Tuesday, July 5, 2016

Forks Over Knives, Feet Over Pedals

A crisp, bright morning; so fresh and bright that you can’t help but take a big breath in, outstretch your arms and greet the morning with a gusto that you don’t normally have when the alarm goes off at 6am on a weekday.  

This is why I live for the weekends.  This is why I ride.

This past weekend I chose to live for the weekend in Hudson Valley NY for a 56 mile destination ride.  The Farm to Fork Fondo.  A beautiful marriage of my appreciation for food from the ground and the blissful challenge of conquering miles and miles of rolling hills and beautiful scenery on two wheels.

The Farm to Fork Fondo is held in a handful of locations in New England.  It’s an organized ride where all the rest stops are at local farms who hand prepare special treats for you to enjoy using their crops’ ingredients.  This one was held at a Pennings Farm and cidery in Warwick, NY.

The scenery was breath taking.  Parts reminded me of Arkansas and the early morning 30 mile rides I used to take by myself every Saturday where I’d get out of town, come home exhausted and then shuffle up to the farmers market with my roommate for some fresh finds.  Only this ride combined the two into one. Brilliant! 

At the start, off we went in a pack of 500, boosted along by the prospect of sticking with the pack and using the energy and draft of the group to get over those first jutting and challenging hills.  But after a while somehow the pack always spreads out and often times you find yourself completely isolated on the quiet farm land roads.  

The first 15 miles were a quick 15.6 mph pace.  I realized right away I didn't lube my bike fully (rookie mistake).  That would hurt me and my pace in the long run.   The first stop was a small shaded farm on a hillside down a quiet dirt road.  They were boisterous and excited, handing out apple and strawberry turnovers, claiming they were “so fresh they could talk back to you”.   

 On down the road another 15 miles, pace dropping a bit, we stopped at an apple farm.  They served straight up apples and peanut butter, apple cakes and crumbles.  I am told they were delicious but I couldn’t stomach the desserty stuff, I stuck to the fresh apples & PB.  Amazing!

Just a quick 5 miles later we stopped at a creamery. So glad they weren't serving milk and ice cream on a hot day.  They were serving pizza and crackers with a fresh block of cheese that looked like a butternut squash.  

Another 8-10 miles, one big climb up Mt. Eve and arrived at a winery.  They had mini quiches and samples of local alcoholic cider.  The best part was a little girl handing out rags that were soaked in ice water..ahhhh..

The last and final stop was a local market and garden center serving apple cider doughnuts and strawberry rhubarb pie.   James enjoyed it J

The last and final stop was about 7-8 miles from the end (SO NOT THE 5 MILES they advertised when we were leaving the rest stop)  I was exhausted, bonking, ready to be done, getting hangry.   Once I crossed the line I immediately was happy again.  I got my cowbell medal and slowly carried my bike up the hill and headed straight for celebratory fresh cider and a plate full of goodies. 

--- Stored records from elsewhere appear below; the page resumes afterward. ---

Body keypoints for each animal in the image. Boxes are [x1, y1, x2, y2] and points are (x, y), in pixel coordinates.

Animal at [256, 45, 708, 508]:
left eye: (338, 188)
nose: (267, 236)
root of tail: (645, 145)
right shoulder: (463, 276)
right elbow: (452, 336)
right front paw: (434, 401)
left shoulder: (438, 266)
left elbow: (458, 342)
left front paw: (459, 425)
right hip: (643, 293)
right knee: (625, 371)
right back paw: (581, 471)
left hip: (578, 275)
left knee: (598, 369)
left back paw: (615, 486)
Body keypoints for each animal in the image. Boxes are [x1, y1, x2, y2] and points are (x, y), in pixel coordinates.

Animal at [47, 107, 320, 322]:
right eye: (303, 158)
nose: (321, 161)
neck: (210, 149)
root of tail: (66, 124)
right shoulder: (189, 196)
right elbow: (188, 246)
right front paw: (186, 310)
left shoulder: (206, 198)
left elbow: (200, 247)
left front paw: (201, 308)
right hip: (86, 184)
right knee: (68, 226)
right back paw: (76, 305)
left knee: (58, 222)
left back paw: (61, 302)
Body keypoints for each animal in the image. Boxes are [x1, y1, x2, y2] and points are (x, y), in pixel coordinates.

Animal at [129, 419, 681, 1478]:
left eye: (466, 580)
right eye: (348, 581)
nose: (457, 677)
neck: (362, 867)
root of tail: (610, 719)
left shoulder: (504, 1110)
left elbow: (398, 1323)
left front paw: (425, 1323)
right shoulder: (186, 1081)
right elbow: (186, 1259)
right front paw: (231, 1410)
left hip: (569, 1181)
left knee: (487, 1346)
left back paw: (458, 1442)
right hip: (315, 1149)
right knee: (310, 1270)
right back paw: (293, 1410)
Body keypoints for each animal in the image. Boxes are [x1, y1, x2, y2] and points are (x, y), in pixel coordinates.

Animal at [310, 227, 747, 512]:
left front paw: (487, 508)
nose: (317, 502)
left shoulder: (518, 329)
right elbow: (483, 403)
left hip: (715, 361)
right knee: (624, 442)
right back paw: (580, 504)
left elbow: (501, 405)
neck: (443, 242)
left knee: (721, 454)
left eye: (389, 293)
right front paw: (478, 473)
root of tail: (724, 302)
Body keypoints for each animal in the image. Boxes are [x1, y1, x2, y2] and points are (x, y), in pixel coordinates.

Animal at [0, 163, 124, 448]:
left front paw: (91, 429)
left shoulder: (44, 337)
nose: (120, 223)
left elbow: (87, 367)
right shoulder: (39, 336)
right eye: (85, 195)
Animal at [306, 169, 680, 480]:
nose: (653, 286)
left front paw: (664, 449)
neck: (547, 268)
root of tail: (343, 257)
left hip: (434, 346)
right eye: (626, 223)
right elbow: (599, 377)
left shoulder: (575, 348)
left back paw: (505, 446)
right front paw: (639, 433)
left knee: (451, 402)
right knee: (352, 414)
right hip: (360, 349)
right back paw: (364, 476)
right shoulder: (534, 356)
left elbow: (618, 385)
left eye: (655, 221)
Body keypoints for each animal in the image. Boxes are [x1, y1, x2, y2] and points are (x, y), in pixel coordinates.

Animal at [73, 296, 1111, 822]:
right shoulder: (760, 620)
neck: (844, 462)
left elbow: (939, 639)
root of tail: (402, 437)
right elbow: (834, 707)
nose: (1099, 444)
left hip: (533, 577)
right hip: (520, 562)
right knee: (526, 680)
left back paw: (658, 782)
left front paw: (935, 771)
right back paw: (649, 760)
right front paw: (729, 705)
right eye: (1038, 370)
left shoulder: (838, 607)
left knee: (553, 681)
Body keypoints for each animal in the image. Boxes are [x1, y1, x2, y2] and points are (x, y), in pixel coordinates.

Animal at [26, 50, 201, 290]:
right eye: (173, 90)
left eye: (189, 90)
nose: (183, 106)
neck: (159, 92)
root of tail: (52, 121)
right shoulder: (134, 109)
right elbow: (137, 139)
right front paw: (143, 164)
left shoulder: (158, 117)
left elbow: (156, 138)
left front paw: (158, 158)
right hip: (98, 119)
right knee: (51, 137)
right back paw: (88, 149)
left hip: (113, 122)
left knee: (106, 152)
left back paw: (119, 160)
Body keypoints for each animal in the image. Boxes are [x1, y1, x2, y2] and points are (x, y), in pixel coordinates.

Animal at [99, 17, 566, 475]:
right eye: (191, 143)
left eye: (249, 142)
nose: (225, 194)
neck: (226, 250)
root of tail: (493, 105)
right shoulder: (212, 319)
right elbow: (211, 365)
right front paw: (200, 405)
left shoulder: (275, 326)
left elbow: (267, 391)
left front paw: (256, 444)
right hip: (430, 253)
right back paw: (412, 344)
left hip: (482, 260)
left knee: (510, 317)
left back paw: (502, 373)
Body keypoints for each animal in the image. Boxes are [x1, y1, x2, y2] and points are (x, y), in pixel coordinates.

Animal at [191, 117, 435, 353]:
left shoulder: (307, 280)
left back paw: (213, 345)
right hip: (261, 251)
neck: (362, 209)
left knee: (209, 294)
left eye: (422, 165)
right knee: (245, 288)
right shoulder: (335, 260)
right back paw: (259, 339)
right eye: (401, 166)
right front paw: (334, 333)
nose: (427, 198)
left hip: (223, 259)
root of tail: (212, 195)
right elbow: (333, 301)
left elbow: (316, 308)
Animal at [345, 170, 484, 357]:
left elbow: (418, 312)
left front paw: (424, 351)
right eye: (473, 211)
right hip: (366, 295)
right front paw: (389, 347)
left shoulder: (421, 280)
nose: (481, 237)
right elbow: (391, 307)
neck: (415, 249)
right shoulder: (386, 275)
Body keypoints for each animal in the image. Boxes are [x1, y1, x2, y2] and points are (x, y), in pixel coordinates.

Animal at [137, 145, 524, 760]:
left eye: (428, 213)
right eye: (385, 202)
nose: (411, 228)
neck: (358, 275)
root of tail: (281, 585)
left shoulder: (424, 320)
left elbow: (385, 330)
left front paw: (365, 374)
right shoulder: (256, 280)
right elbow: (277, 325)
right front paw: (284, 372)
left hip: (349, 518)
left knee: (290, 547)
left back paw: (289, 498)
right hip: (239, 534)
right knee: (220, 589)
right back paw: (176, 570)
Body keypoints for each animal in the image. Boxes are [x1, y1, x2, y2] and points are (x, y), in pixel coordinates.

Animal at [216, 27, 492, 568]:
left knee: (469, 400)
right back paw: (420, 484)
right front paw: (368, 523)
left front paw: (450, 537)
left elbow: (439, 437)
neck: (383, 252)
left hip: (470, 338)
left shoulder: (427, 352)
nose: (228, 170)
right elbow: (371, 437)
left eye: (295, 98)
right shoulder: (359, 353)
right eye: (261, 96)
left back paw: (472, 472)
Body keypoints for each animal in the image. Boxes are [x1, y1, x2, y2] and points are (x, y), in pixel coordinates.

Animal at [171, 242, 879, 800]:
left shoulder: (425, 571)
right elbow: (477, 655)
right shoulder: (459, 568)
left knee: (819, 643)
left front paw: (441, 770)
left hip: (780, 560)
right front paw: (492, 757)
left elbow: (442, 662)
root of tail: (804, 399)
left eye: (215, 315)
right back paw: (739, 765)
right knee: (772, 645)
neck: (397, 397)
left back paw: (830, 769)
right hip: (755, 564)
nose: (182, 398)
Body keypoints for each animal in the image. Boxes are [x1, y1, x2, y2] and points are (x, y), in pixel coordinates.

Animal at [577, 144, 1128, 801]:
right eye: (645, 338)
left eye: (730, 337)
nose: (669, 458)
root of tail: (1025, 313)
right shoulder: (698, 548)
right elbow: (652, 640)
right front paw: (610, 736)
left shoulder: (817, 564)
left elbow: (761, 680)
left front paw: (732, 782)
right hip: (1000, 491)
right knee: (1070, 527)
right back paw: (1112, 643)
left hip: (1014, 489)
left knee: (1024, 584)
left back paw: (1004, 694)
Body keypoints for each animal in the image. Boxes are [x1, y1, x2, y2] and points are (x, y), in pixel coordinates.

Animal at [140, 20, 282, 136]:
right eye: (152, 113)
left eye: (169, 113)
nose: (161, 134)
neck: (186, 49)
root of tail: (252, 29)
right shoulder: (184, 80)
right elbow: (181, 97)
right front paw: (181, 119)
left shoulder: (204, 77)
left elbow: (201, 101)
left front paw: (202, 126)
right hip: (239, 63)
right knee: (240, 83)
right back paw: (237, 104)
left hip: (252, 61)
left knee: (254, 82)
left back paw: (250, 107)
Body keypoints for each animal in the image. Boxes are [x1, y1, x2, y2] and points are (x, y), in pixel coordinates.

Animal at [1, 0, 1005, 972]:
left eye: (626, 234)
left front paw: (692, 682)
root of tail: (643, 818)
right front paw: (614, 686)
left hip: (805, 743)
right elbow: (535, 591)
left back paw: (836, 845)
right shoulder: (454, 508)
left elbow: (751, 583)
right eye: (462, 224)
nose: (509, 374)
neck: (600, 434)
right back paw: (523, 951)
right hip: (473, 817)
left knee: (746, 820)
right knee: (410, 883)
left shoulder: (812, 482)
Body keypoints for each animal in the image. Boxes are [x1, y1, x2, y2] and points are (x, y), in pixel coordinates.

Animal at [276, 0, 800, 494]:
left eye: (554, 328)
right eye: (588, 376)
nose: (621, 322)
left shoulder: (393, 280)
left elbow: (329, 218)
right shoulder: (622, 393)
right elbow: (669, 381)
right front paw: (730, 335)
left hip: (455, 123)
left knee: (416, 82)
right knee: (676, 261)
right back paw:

The long drive home had me nodding off and on.  A long day in the sun and a nice glass of cider will do that to you.   But I will finish by saying this:  I do have a renewed appreciation for the simple yet challenging life of farmers.  We don’t often think of where our food comes from, but when you put smiling faces to it and taste the creations they produce (especially when they are well earned creations) it’s really hard to venture too far from the local produce aisle..though I still do J.    
Till we meet again – story time is over.